Here's a simplified example:
import time
import datetime as dt
now = dt.datetime.now()
time.sleep(10)
# ten seconds later ...
now_2 = dt.datetime.now()
ten_seconds_delta = now_2 - now
now
and now_2
were taken 10 seconds apart. Get the difference between the two, and we have a timedelta
object of 10 seconds.
You can also create timedelta
objects manually, by passing arguments to the constructor that describe the differences. Here's an example using a negative delta value:
import datetime as dt
now = dt.datetime.now()
minus_one_hour = dt.timedelta(hours=-1)
one_hour_ago = now + minus_one_hour
An important thing to understand about timedelta
objects is that they might seem to be missing certain units. They contain time information (seconds, minutes, hours) and date information in the form of days. But they do not contain weeks, months, or years.

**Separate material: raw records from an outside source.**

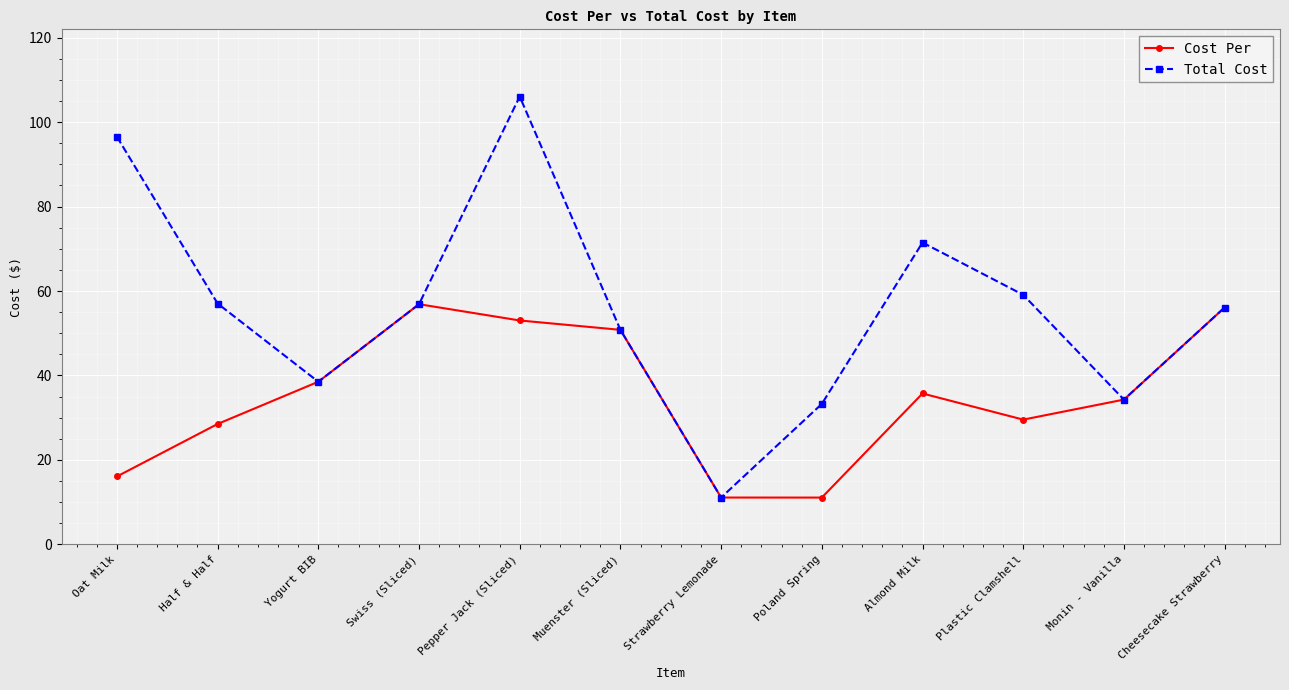

What is the highest value of the Total Cost series?

106.1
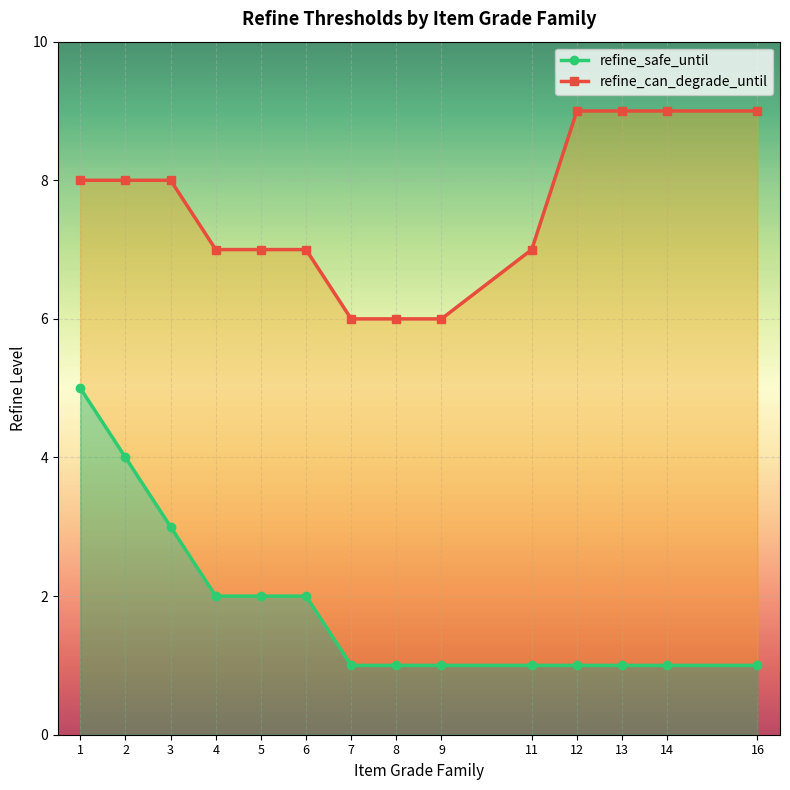

True or false: refine_can_degrade_until and refine_safe_until cross at least once.

False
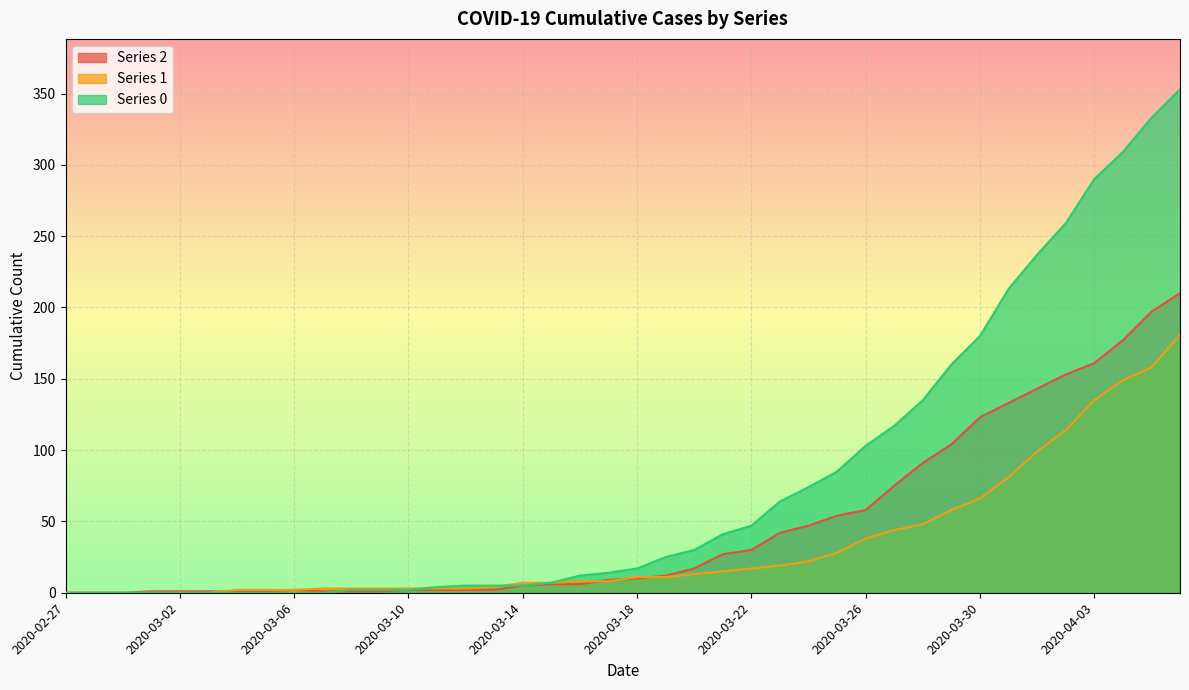

At how many categories does at least one series exceed 230?

6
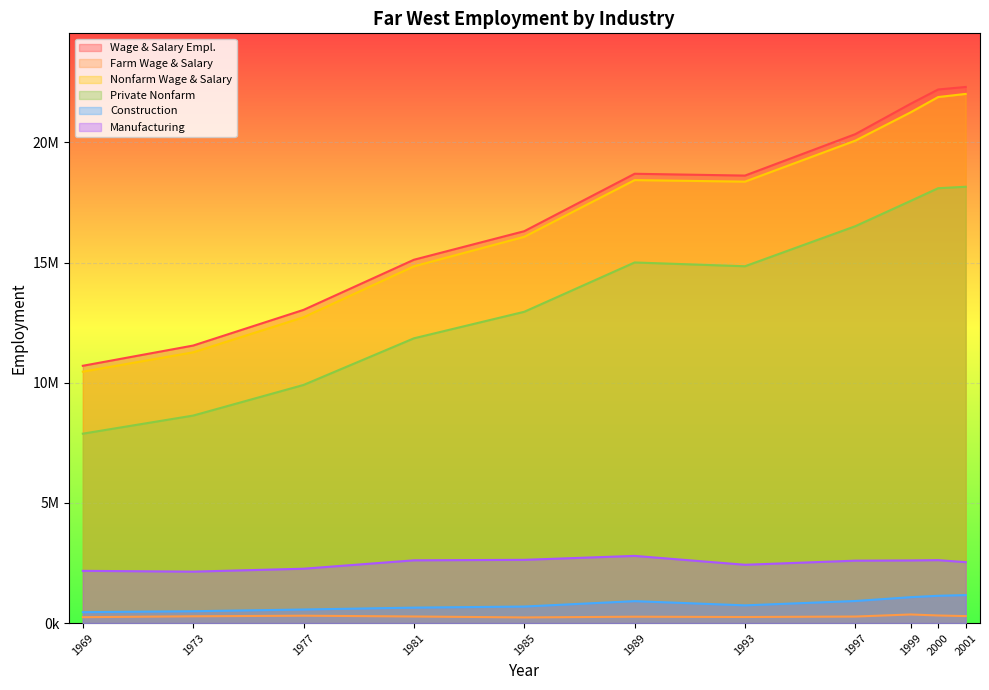

Which series has the widest spread of values?

Wage & Salary Empl.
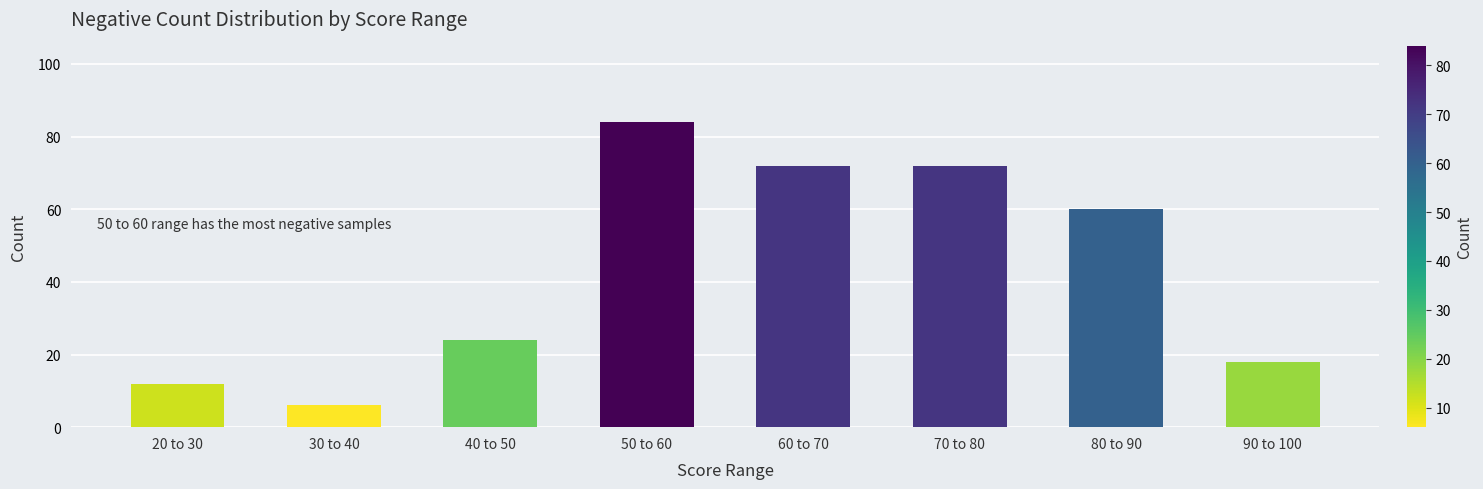

What is the sum of the values at 60 to 70 and 30 to 40?

78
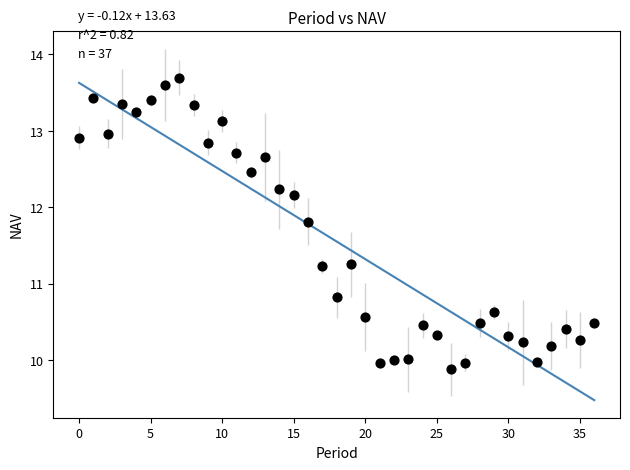

What Y value in the scatter plot is closest to 11?

10.8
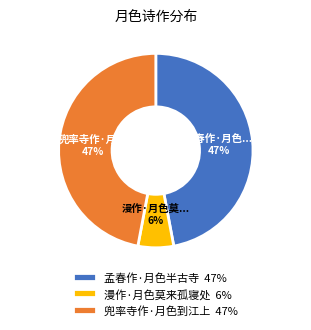

Is there any slice that represents more than half of the pie?

No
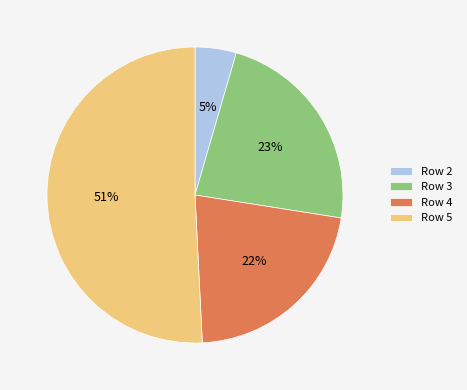

To the nearest percent, what is the combined percentage of Row 4 and Row 3?

45%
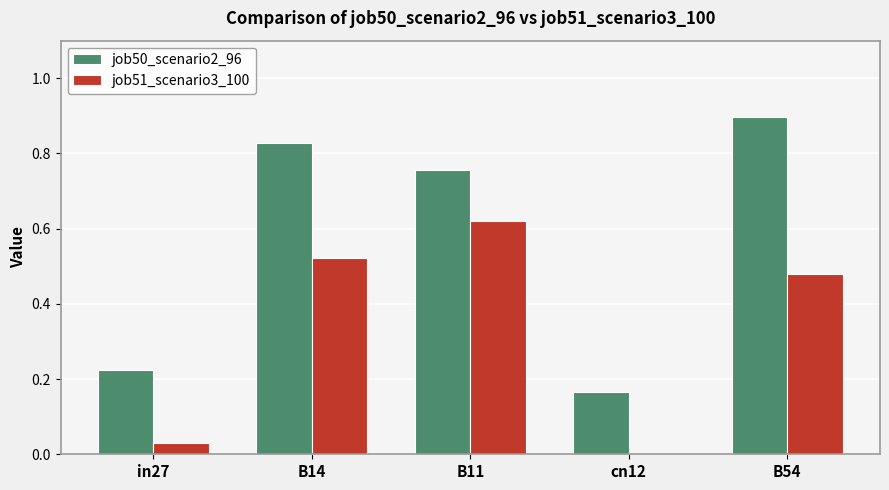

What is the total value across all series at B54?

1.4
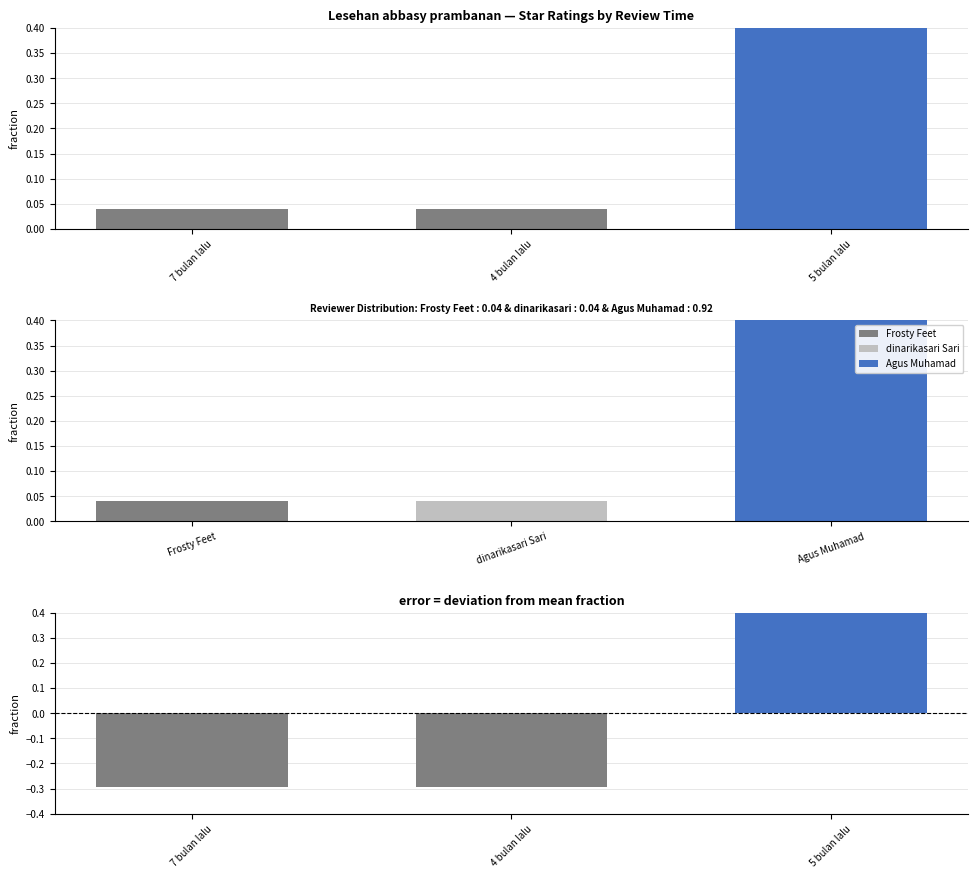

Is it true that STAR diff equals 0.6 at 5 bulan lalu?

True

This isn't a bug, but a deliberate omission. Date values beyond counting days have inconsistent measures, so there's no point in having them be part of a timedelta
. For instance, it doesn't make sense to talk about a delta of "one month" if you don't know which months are in question, since not all months have the same number of days. (The same goes for years.) So if you want to talk about what happened on the same day of the last month, say the 30th, you need to make sure the last month had that day.
Converting from and to POSIX timestamps
A common format for time in computing is the POSIX timestamp, or the number of seconds (expressed as a float) since January 1, 1970. datetime
objects can be created from a timestamp with datetime.fromtimestamp()
, which takes in the timestamp as an argument and an optional timezone. You can also yield a timestamp from a datetime
object with datetime.timestamp()
.
Be warned that attempts to get a timestamp from a time object that's outside the range of valid times for a timestamp will raise an OverflowError
exception. In other words, if you're processing historical dates, don't use POSIX timestamps to store or serialize them. Use the ISO 8601 string format, described in the next section.
Converting date and time strings
If you want to serialize a datetime
object to a string, the safest and most portable way to do it is with datetime.isoformat()
. This returns a string-formatted version of the datetime object in the ISO 8601 format; e.g., '2023-04-11T12:03:17.328474'
. This string can then be converted back into a datetime
object with datetime.fromisoformat()
.
For custom date/time formatting, datetime
objects offer datetime.strftime()
to print a datetime
object using custom formatting, and datetime.strptime()
to parse date/time strings with custom formatting. The format codes for strftime and strptime follow the C89 standard, with a few custom extensions depending on the platform.
Again, as a general rule, don't use a custom date format for serializing dates to strings and back agan. The ISO format described above is easier to work with and automatically consistent.